Paysages habités : l’inversion du sujet photographique
Le propos de la dernière décennie s’articule et se déploie autour des travaux du collectif France(s) territoire liquide : une commande autosaisie, à l’origine, par quatre photographes indépendants (et dont le nombre fluctuera au rythme de la mission, jusqu’à plusieurs dizaines [10]), qui cherchent « à savoir comment la photographie pourrait définir les caractéristiques principales de l’identité et du territoire français au début du XXIe siècle [11] ». Par rapport à la mission de la DATAR, la réponse est beaucoup plus habitée. La relation entre la photo, le paysage et l’observateur est plus souple. Les images, évocatrices d’émotions, de mémoire ou de racines, racontent des trajectoires individuelles, en partie fictives.

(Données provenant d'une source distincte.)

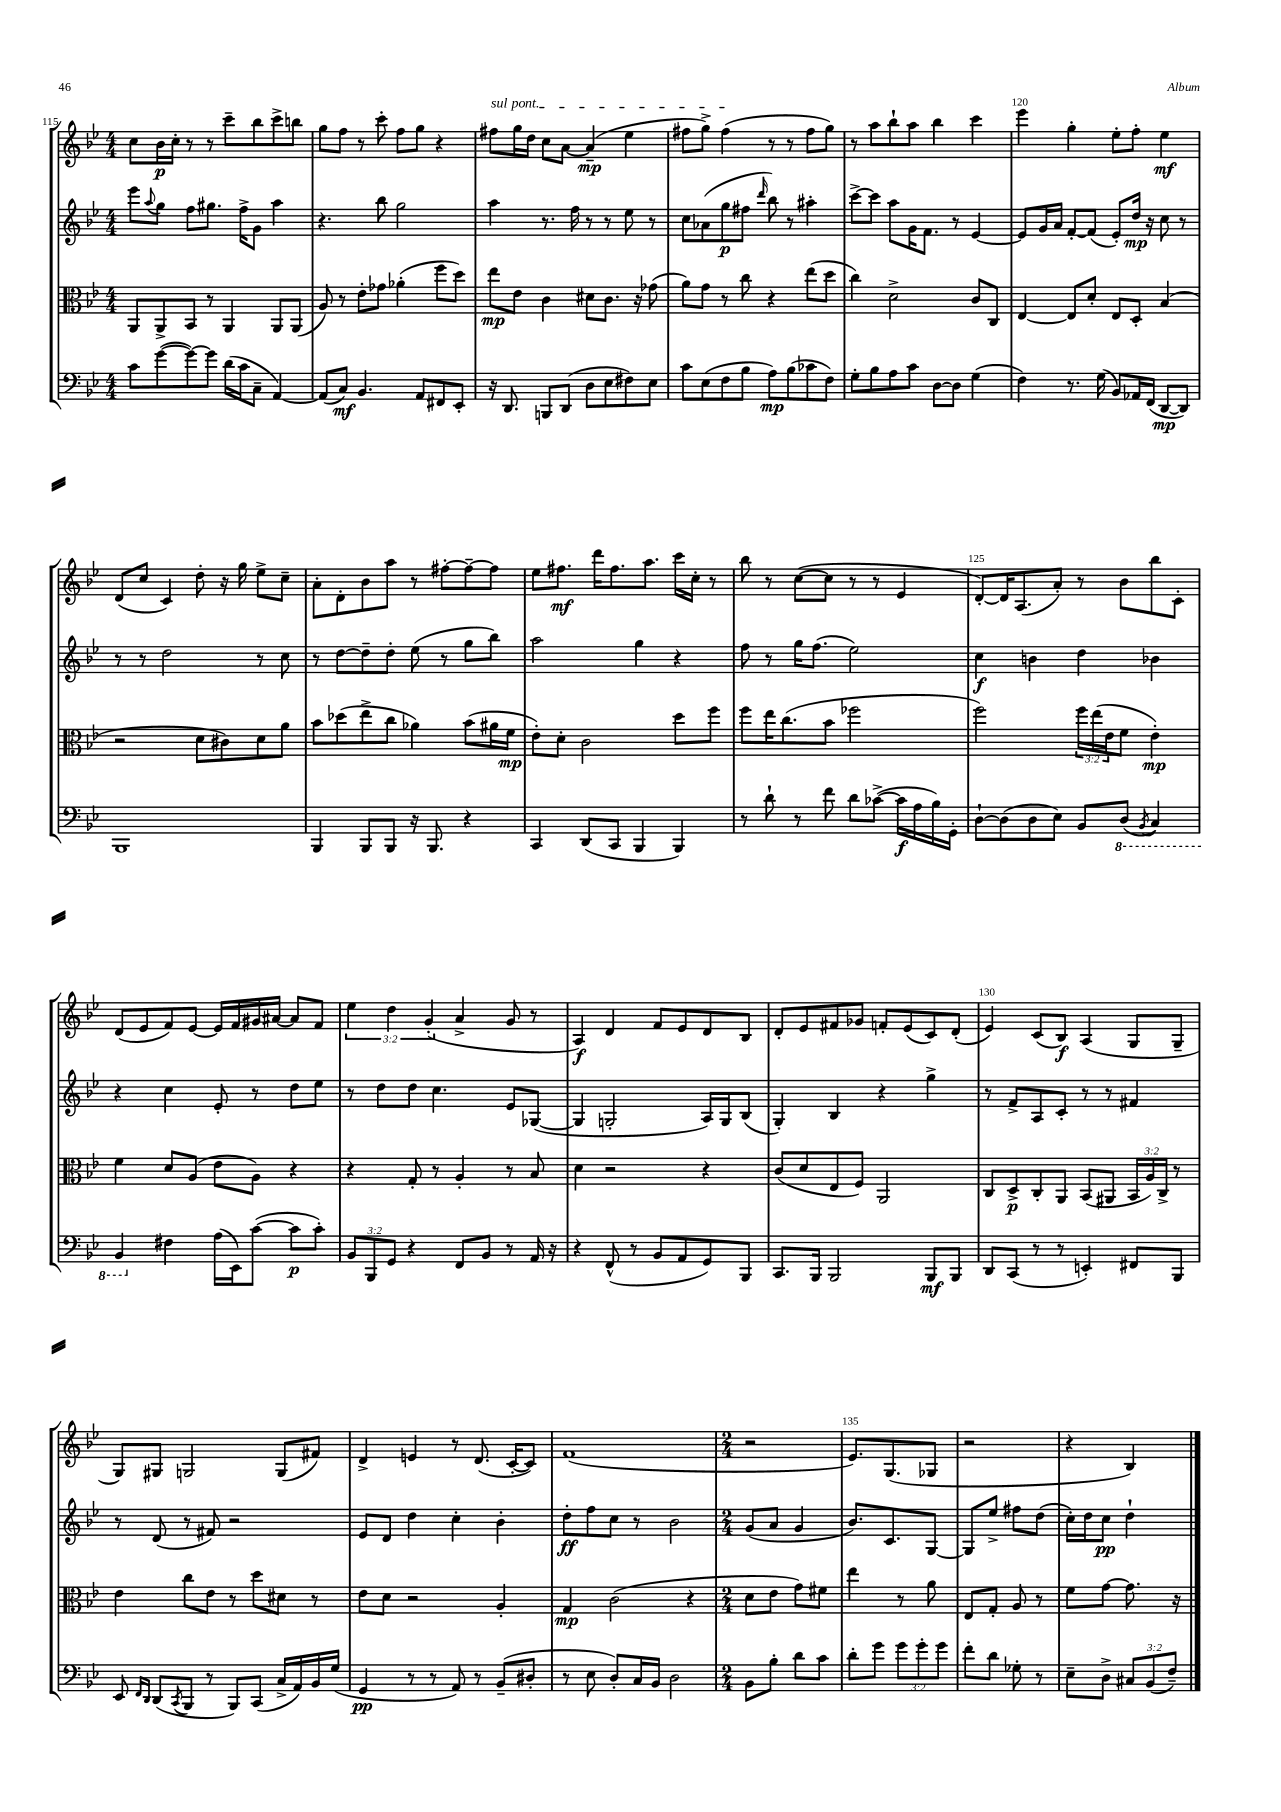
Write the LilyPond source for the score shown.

<<
\new StaffGroup <<
\new Staff = "s0" {
    \clef treble \key bes \major \numericTimeSignature \time 4/4 \override Staff.TupletNumber.text = #tuplet-number::calc-fraction-text
    c''8 bes'16\p c''16-. r8 r8 c'''8-- bes''8 c'''8-> b''8 |
    g''8 f''8 r8 c'''8-. f''8 g''8 r4 |
    \once \override TextSpanner.bound-details.left.text = \markup { \italic "sul pont." } fis''8\startTextSpan g''16 d''16 c''8 a'8~ a'4--\mp( ees''4 |
    fis''8 g''8->) fis''4\stopTextSpan( r8 r8 fis''8 g''8) |
    r8 a''8 bes''8-! a''8 bes''4 c'''4 |
    ees'''4 g''4-. ees''8-. f''8-. ees''4\mf |
    d'8( c''8 c'4) d''8-. r16 g''16 ees''8-> c''8-- |
    a'8-. d'8-. bes'8 a''8 r8 fis''8~-. fis''8~-- fis''8 |
    ees''8 fis''8.\mf d'''16 fis''8. a''8. c'''16 c''16-. r8 |
    bes''8 r8 c''8~( c''8 r8 r8 ees'4 |
    d'8~-.) d'16 a8.( a'8-.) r8 bes'8 bes''8 c'8-. |
    d'8( ees'8 f'8) ees'8~ ees'16 f'16 gis'16 ais'16~ ais'8 f'8 |
    \tuplet 3/2 { ees''4 d''4 g'4-.( } a'4-> g'8 r8 |
    a4\f) d'4 f'8 ees'8 d'8 bes8 |
    d'8-. ees'8 fis'8 ges'8 f'8-. ees'8( c'8) d'8-.( |
    ees'4) c'8( bes8\f) a4( g8 g8-- |
    g8) gis8 g2 g8( fis'8) |
    d'4-> e'4 r8 d'8.( c'16~-. c'8) |
    f'1( |
    \numericTimeSignature \time 2/4 r2 |
    ees'8.) g8.( ges8 |
    r2 |
    r4 bes4) \bar "|." |
}
\new Staff = "s1" {
    \clef treble \key bes \major \numericTimeSignature \time 4/4
    ees'''8 \appoggiatura { a''8 } g''8 f''8 gis''8. f''16-> g'8 a''4 |
    r4. bes''8 g''2 |
    a''4 r8. f''16 r8 r8 ees''8 r8 |
    c''8 aes'8( g''8\p fis''8 \grace { d'''16 } bes''8) r8 ais''4-. |
    c'''8~-> c'''8 a''8 g'16 f'8. r8 ees'4~ |
    ees'8 g'16 a'16 f'8~-. f'8( ees'8-.) d''16\mp r16 c''8 r8 |
    r8 r8 d''2 r8 c''8 |
    r8 d''8~ d''8-- d''8-. ees''8( r8 g''8 bes''8) |
    a''2 g''4 r4 |
    f''8 r8 g''16 f''8.( ees''2) |
    c''4\f b'4 d''4 bes'4 |
    r4 c''4 ees'8-. r8 d''8 ees''8 |
    r8 d''8 d''8 c''4. ees'8 ges8~( |
    ges4 g2-. a16) g16 bes8( |
    g4-.) bes4 r4 g''4-> |
    r8 f'8-> a8 c'8-. r8 r8 fis'4 |
    r8 d'8( r8 fis'8) r2 |
    ees'8 d'8 d''4 c''4-. bes'4-. |
    d''8-.\ff f''8 c''8 r8 bes'2 |
    \numericTimeSignature \time 2/4 g'8( a'8 g'4 |
    bes'8.) c'8. g8~ |
    g8 ees''8-> fis''8 d''8( |
    c''16-.) d''16 c''8\pp d''4-! \bar "|." |
}
\new Staff = "s2" {
    \clef alto \key bes \major \numericTimeSignature \time 4/4 \override Staff.TupletNumber.text = #tuplet-number::calc-fraction-text
    a,8 a,8-> bes,8 r8 a,4 a,8 a,8( |
    a8) r8 ees'8-. ges'8 aes'4-.( f''8 d''8) |
    ees''8\mp ees'8 c'4 dis'8 c'8. r16 ges'8( |
    a'8) g'8 r8 c''8 r4 ees''8( d''8 |
    c''4) d'2-> c'8 c8 |
    ees4~ ees8 d'8-. ees8 d8-. bes4( |
    r2 d'8 cis'8) d'8 a'8 |
    bes'8 des''8( ees''8-> c''8 aes'4) bes'8( ais'16 f'16\mp |
    ees'8-.) d'8-. c'2 d''8 f''8 |
    f''8 ees''16 c''8.( bes'8 fes''2 |
    f''2) \tuplet 3/2 { f''16 ees''16( ees'16 } f'8 ees'4-.\mp) |
    f'4 d'8 a8( ees'8 a8) r4 |
    r4 g8-. r8 a4-. r8 bes8 |
    d'4 r2 r4 |
    c'8( d'8 ees8 f8) a,2 |
    c8 d8->\p c8-. a,8 bes,8( ais,8 \tuplet 3/2 { bes,16 a16) c16-> } r8 |
    ees'4 c''8 ees'8 r8 d''8 dis'8 r8 |
    ees'8 d'8 r2 a4-. |
    g4\mp c'2( r4 |
    \numericTimeSignature \time 2/4 d'8 ees'8 g'8) fis'8 |
    ees''4 r8 a'8 |
    ees8 g8-. a8 r8 |
    f'8 g'8~ g'8. r16 \bar "|." |
}
\new Staff = "s3" {
    \clef bass \key bes \major \numericTimeSignature \time 4/4 \override Staff.TupletNumber.text = #tuplet-number::calc-fraction-text
    c'8 g'8~( g'8~) g'8 d'16( c'16 c8-- a,4~) |
    a,8( c8\mf) bes,4. a,8 fis,8 ees,8-. |
    r16 d,8. b,,8 d,8( d8 ees8 fis8) ees8 |
    c'8 ees8( f8 bes8 a8\mp) bes8( ces'8 f8) |
    g8-. bes8 a8 c'8 d8~ d8 g4( |
    f4) r8. g16( bes,8) aes,16 f,16( d,8~\mp d,8) |
    bes,,1 |
    bes,,4 bes,,8 bes,,8 r16 bes,,8. r4 |
    c,4 d,8( c,8 bes,,4 bes,,4) |
    r8 d'8-! r8 f'8 d'8 ces'8~->( ces'16\f a16 bes16) g,16-. |
    d8~-! d8( d8 ees8) bes,8 \ottava #-1 d,8( \acciaccatura { bes,,8 } c,4) |
    bes,,4 \ottava #0 fis4 a16( ees,16) c'8~( c'8\p c'8-.) |
    \tuplet 3/2 { bes,8 bes,,8 g,8 } r4 f,8 bes,8 r8 a,16 r16 |
    r4 f,8-^( r8 bes,8 a,8 g,8) bes,,8 |
    c,8. bes,,16 bes,,2 bes,,8\mf bes,,8 |
    d,8 c,8( r8 r8 e,4-.) fis,8 bes,,8 |
    ees,8 \grace { f,16 d,16 } d,8( \acciaccatura { c,8 } bes,,8 r8 bes,,8) c,8( c16-> a,16) bes,16 g16( |
    g,4\pp r8 r8 a,8) r8 bes,8--( dis8-. |
    r8 ees8 d8-.) c16 bes,16 d2 |
    \numericTimeSignature \time 2/4 bes,8 bes8-. d'8 c'8 |
    d'8-. g'8 \tuplet 3/2 { g'8 g'8-. g'8 } |
    f'8-. d'8 ges8-. r8 |
    ees8-- d8-> \tuplet 3/2 { cis8 bes,8( f8--) } \bar "|." |
}
>>
>>
\layout { \context { \Score currentBarNumber = #115 \override BarNumber.break-visibility = ##(#f #t #t) barNumberVisibility = #(every-nth-bar-number-visible 5) } }
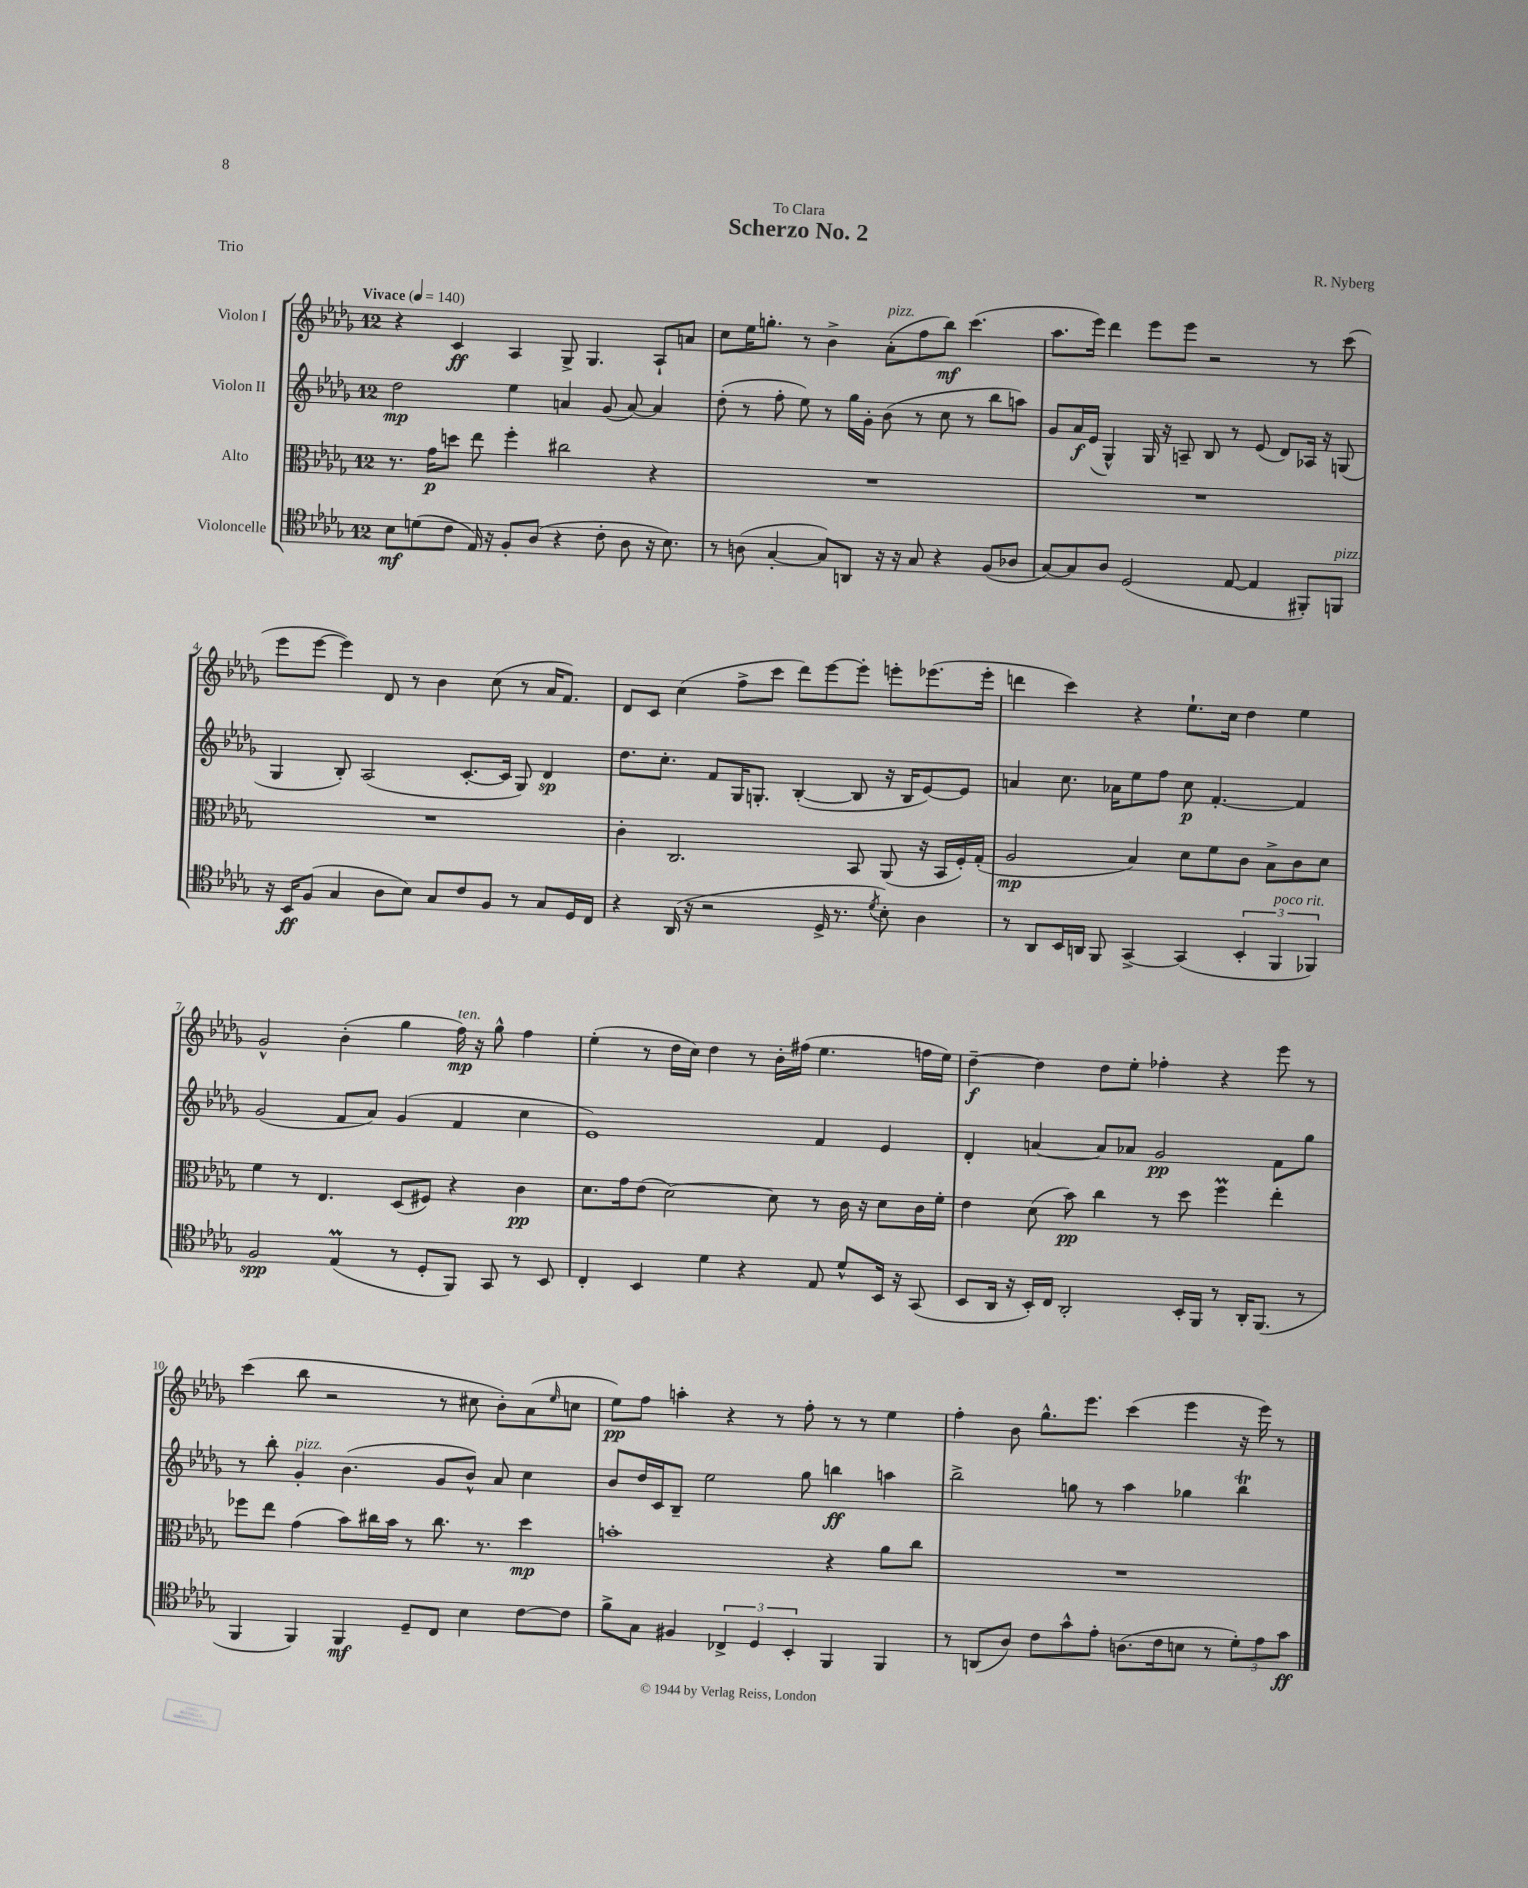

L’évolution du statut de la photographie dans la construction d’un imaginaire national va de pair avec celui des pratiques sociales et la circulation toujours plus grande des images. Depuis 2006, la Convention européenne du paysage définit enfin le paysage et rassemble ainsi plusieurs voix, parfois discordantes, autour de l’importance de la perception des populations [12]. Les politiques de paysage locales, encouragées par le ministère [13], utilisent la production d’images par les habitants – par exemple, à travers des concours ou des politiques de concertation à partir de supports visuels.
© Christophe Le Toquin.
Les photographies émanent donc de volontés individuelles parfois contradictoires, parfois complémentaires : le photographe souhaite faire œuvre (« La France de Depardon » en est le symbole) ; l’État ou ses délégations veulent dresser l’inventaire, constituer des archives, renseigner (mission DATAR ou Transmanche) ; les techniciens tentent de comprendre les transformations spatiales (le travail des OPP) ; enfin les élus cherchent à promouvoir l’image de leur territoire (mission Euroméditerranée). En revanche, certaines formes de coopération restent peu représentées : depuis les séries de photographies du Service de restauration des terrains de montagnes, aucune grande campagne n’a plus associé à la fois les compétences de l’ingénieur et du photographe.
L’exposition s’achève par une projection fragmentée de L’Atlas des régions naturelles d’Éric Tabuchi : dans ce travail en cours, l’auteur parcourt la France pour traquer les formes, les particularités, les codes locaux, les ratages, le glissement des nuances dans les paysages français. Il collecte, range, catégorise, archive : c’est l’œuvre d’une vie, qui n’est pas sans rappeler le gigantesque travail d’August Sander au début du siècle dernier, Hommes du XXe siècle. On pense aussi à l’Atlas de Gerhard Richter, qui reparaît régulièrement dans des éditions augmentées. Le photographe montre qu’on a souvent peu de maîtrise sur ce qui arrive. Ce que propose cette sortie, c’est de continuer à faire des images, qu’importe la baisse des dotations publiques, et d’ouvrir de nouveaux champs d’exploration délibérément interdisciplinaires, loin des distances théoriques entretenues avec le mot de paysage il y a encore quelques années. Et, dans l’esprit des visiteurs, de nombreuses images reviennent et se dédoublent aux paysages du dehors, bien après avoir quitté l’exposition.
Bibliographie
- Dagognet, F. (dir.). 1982. Mort du paysage ? Philosophie et esthétique du paysage, Seyssel : Champ Vallon.
- Gaudemar, J.-P. 1989. « Le territoire aux qualités », in Mission photographique de la DATAR, Paysages Photographies. En France les années quatre-vingt, Paris : Hazan.
- Mission photographique de la DATAR. 1989. Paysages Photographies. En France les années quatre-vingt, Paris : Hazan.
- Schaefer, B. 1987. « Art et regard », in Le CODRA [Conseil à la décision et à la réalisation en aménagement urbain, rural et régional] a 10 ans.
- Walter, F. 2004. Les Figures paysagères de la nation. Territoire et paysage en Europe (16e‑20e siècle), Paris : Éditions de l’EHESS.